#### Study text
**********

Re: Modeling acronym and abbreviation Labels scenario

On 24/02/2013 21:23, Antoine Isaac wrote:
> Dear Stella,
>
> I am not sure I see the small correction you wanted to make...
Your version had "</skos:prefLabel>" where you intended " 
</skos:altLabel>" - just a slip of the keyboard.
>
> You are right on what happens if "Triple DES" and "3DES" are 
> represented as altLabel both. And I agree it may well not matter for 
> the scenario at hand!
>
> As for whether 3DES is a notation or not, I have (and SKOS makes) no 
> strong opinion about it. In fact I was considering the pattern used in 
> the example I have sent later
> http://id.loc.gov/vocabulary/cryptographicHashFunctions/sha-256
> were "SHA-256" is a notation, and it seems to me quite similar to 3DES.

**********

[Dataset items]
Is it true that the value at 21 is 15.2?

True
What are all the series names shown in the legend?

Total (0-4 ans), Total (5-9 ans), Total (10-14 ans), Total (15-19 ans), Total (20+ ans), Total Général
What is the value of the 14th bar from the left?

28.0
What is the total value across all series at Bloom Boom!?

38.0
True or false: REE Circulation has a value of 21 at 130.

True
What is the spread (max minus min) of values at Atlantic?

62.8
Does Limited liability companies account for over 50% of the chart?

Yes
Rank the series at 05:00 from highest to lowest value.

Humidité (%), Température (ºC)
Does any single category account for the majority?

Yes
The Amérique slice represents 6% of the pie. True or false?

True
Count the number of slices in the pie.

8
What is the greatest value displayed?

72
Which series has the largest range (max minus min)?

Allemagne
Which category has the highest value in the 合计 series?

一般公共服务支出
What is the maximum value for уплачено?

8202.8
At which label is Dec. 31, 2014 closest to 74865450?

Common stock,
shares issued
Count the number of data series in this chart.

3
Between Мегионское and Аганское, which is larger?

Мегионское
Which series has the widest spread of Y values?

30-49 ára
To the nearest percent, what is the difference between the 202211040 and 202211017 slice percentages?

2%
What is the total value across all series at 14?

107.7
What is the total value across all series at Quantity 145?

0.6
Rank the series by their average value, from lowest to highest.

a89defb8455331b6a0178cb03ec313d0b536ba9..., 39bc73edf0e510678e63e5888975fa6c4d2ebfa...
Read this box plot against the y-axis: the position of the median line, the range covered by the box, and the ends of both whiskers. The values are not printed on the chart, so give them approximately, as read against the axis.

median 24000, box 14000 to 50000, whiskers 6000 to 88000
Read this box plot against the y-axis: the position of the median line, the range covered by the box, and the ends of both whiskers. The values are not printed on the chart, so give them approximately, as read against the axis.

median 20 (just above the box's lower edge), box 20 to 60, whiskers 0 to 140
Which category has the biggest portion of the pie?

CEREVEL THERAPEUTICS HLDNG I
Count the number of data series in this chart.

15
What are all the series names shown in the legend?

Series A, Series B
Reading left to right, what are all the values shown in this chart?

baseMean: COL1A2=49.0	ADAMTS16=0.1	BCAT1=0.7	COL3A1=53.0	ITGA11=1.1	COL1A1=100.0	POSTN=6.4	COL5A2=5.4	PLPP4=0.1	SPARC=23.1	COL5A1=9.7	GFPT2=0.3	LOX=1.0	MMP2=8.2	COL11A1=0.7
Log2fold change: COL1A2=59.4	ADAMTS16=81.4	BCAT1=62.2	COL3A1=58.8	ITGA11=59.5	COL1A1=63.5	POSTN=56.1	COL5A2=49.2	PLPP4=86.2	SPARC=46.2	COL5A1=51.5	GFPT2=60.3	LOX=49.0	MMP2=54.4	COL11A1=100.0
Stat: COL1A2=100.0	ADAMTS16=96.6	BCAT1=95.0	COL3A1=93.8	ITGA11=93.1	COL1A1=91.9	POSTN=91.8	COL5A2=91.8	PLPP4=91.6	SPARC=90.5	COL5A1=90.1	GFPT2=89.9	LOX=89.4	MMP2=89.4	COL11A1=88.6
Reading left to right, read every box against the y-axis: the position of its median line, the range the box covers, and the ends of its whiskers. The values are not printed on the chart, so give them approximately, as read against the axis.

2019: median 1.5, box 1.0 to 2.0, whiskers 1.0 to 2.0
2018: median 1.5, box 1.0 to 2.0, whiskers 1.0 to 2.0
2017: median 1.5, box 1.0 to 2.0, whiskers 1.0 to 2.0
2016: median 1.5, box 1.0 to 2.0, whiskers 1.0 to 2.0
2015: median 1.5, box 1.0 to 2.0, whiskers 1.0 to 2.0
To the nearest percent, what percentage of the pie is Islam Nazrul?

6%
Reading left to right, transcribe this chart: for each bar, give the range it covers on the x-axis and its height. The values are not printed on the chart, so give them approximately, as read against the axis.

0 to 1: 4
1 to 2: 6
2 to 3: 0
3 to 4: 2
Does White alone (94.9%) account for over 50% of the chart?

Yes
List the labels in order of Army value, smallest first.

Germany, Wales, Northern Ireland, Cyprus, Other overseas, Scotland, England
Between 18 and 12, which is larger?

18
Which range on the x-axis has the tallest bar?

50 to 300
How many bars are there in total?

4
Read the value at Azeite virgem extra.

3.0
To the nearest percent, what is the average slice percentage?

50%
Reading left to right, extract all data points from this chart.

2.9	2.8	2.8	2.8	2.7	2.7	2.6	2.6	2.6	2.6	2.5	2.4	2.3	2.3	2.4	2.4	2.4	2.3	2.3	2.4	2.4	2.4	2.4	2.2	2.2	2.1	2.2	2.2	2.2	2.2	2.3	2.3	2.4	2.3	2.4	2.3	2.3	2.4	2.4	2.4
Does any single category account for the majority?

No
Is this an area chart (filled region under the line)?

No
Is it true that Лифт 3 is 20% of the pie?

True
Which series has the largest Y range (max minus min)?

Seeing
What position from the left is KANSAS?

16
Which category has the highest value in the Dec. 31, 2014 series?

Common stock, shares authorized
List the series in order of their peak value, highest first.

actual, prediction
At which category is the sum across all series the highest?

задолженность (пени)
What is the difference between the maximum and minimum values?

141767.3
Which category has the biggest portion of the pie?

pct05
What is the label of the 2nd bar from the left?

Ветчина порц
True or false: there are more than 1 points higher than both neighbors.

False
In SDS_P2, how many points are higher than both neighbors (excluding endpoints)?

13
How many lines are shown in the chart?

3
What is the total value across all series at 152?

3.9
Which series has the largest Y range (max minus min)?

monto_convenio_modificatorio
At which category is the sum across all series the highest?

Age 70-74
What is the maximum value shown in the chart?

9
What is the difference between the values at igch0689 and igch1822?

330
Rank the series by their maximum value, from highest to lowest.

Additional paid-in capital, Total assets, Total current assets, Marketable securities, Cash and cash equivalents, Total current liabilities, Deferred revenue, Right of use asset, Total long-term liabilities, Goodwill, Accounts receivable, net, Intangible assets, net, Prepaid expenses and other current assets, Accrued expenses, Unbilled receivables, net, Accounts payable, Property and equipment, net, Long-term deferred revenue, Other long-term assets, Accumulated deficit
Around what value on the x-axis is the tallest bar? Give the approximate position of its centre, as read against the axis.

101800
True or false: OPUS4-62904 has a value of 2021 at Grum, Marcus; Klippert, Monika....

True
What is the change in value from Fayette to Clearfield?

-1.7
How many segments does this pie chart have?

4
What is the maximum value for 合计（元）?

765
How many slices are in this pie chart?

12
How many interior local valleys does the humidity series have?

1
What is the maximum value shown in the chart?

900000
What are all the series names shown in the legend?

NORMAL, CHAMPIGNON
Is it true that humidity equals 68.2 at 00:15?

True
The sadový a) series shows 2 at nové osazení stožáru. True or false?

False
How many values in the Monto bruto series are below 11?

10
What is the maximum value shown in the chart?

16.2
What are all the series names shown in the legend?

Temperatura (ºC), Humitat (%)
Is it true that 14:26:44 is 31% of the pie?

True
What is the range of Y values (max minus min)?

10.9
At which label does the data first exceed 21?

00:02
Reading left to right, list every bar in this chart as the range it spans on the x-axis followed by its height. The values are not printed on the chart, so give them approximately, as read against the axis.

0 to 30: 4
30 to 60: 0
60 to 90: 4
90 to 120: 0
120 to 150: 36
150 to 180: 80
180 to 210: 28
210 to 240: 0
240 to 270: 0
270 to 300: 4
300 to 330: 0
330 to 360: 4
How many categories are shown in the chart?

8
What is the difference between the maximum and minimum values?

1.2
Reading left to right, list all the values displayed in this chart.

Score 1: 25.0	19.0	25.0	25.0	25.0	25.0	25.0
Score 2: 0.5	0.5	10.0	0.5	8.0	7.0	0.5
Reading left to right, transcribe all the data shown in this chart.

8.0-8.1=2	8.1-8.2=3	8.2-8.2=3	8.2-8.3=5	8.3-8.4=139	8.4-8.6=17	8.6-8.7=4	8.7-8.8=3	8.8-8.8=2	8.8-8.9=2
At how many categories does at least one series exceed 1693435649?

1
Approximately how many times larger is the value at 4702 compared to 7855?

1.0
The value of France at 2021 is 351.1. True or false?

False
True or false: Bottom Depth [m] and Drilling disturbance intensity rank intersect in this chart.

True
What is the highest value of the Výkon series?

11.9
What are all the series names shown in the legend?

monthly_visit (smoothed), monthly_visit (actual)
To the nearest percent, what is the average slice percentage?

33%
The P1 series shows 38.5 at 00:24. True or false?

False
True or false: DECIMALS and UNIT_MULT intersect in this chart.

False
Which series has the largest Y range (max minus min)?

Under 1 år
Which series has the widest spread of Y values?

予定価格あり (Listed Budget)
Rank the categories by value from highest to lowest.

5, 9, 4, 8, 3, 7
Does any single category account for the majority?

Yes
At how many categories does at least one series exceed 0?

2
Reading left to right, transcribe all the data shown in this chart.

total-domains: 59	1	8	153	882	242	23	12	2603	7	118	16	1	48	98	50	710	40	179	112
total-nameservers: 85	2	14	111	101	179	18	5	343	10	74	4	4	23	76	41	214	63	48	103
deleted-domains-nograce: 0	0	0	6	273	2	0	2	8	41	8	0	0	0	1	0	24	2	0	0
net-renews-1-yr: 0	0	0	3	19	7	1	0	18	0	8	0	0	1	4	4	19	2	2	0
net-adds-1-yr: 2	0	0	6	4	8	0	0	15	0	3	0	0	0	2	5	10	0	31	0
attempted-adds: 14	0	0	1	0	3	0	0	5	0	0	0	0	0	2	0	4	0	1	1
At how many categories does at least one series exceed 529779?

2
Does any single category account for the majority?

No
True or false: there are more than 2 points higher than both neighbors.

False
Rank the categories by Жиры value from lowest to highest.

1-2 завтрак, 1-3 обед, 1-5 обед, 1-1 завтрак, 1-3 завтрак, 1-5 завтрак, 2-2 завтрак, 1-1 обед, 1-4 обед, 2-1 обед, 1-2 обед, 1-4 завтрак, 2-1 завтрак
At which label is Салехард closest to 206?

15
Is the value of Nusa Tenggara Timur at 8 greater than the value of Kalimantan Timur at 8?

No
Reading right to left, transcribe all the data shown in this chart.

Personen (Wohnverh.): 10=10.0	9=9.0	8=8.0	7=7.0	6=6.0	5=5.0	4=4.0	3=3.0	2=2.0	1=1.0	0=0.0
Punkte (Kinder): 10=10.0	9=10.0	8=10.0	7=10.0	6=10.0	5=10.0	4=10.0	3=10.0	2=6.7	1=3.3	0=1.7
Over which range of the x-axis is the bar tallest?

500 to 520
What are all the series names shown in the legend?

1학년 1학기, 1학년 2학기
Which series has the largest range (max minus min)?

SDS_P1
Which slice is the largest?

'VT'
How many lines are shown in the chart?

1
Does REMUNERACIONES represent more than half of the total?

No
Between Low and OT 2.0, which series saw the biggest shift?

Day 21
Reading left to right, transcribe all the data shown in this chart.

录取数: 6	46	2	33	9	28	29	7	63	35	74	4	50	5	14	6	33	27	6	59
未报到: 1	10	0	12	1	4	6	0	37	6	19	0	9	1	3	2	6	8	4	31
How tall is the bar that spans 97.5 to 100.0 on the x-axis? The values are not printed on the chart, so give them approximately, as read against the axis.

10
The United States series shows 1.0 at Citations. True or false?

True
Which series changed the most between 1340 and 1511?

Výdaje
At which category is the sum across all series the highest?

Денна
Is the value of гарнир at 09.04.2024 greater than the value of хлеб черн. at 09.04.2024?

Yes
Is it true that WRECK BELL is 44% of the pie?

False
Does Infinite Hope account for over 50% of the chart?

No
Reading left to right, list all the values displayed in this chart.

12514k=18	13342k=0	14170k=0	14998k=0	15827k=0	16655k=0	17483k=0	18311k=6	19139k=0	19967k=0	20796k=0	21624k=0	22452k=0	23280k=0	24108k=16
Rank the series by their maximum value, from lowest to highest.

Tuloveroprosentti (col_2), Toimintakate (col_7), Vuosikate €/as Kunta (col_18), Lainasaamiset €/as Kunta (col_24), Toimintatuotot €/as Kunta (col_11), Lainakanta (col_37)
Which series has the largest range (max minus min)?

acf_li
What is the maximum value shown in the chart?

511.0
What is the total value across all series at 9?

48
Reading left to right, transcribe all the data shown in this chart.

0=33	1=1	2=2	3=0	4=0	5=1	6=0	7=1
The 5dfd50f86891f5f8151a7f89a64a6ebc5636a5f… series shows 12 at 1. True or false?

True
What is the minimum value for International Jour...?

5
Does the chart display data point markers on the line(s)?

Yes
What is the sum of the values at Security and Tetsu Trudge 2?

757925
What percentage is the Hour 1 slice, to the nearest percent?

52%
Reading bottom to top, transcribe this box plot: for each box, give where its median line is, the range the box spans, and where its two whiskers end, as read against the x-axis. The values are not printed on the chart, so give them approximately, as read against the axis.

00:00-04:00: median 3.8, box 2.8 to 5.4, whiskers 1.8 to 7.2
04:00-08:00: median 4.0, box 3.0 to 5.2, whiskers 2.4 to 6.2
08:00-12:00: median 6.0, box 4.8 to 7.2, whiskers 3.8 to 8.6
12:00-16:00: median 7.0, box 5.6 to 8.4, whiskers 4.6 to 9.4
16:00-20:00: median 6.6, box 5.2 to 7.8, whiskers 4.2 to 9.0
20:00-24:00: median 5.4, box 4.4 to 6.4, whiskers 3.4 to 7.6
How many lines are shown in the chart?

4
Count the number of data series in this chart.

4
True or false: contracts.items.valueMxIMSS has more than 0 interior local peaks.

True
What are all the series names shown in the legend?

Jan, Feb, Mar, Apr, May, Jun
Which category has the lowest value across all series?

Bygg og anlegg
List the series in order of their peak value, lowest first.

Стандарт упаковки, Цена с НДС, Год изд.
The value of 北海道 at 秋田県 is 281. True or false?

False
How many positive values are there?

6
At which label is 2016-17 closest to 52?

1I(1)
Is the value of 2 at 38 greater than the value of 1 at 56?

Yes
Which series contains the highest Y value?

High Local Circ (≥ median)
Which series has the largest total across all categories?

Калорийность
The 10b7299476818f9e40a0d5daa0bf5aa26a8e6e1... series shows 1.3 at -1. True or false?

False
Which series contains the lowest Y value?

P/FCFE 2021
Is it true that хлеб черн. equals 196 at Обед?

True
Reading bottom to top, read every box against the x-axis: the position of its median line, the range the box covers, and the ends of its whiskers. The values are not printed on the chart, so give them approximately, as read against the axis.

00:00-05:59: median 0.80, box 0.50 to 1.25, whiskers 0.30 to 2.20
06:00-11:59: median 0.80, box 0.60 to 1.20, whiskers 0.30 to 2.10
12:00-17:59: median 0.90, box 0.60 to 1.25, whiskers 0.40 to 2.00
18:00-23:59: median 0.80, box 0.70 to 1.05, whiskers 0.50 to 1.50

**********

#### Exercises to complete
1: Update the SKOS label discussion starting with "Your version had" and going on through "scenario at hand!", changing "Triple DES" to "TDES".
2: From the dataset items, write out the lines starting with the line with "Humidité (%), Température (ºC)" and going on through the line with "Which category has the highest value in the 合计", both lines included.

#### Responses to the tasks
1:
Your version had "</skos:prefLabel>" where you intended " 
</skos:altLabel>" - just a slip of the keyboard.
>
> You are right on what happens if "TDES" and "3DES" are 
> represented as altLabel both. And I agree it may well not matter for 
> the scenario at hand!

2:
Humidité (%), Température (ºC)
Does any single category account for the majority?

Yes
The Amérique slice represents 6% of the pie. True or false?

True
Count the number of slices in the pie.

8
What is the greatest value displayed?

72
Which series has the largest range (max minus min)?

Allemagne
Which category has the highest value in the 合计 series?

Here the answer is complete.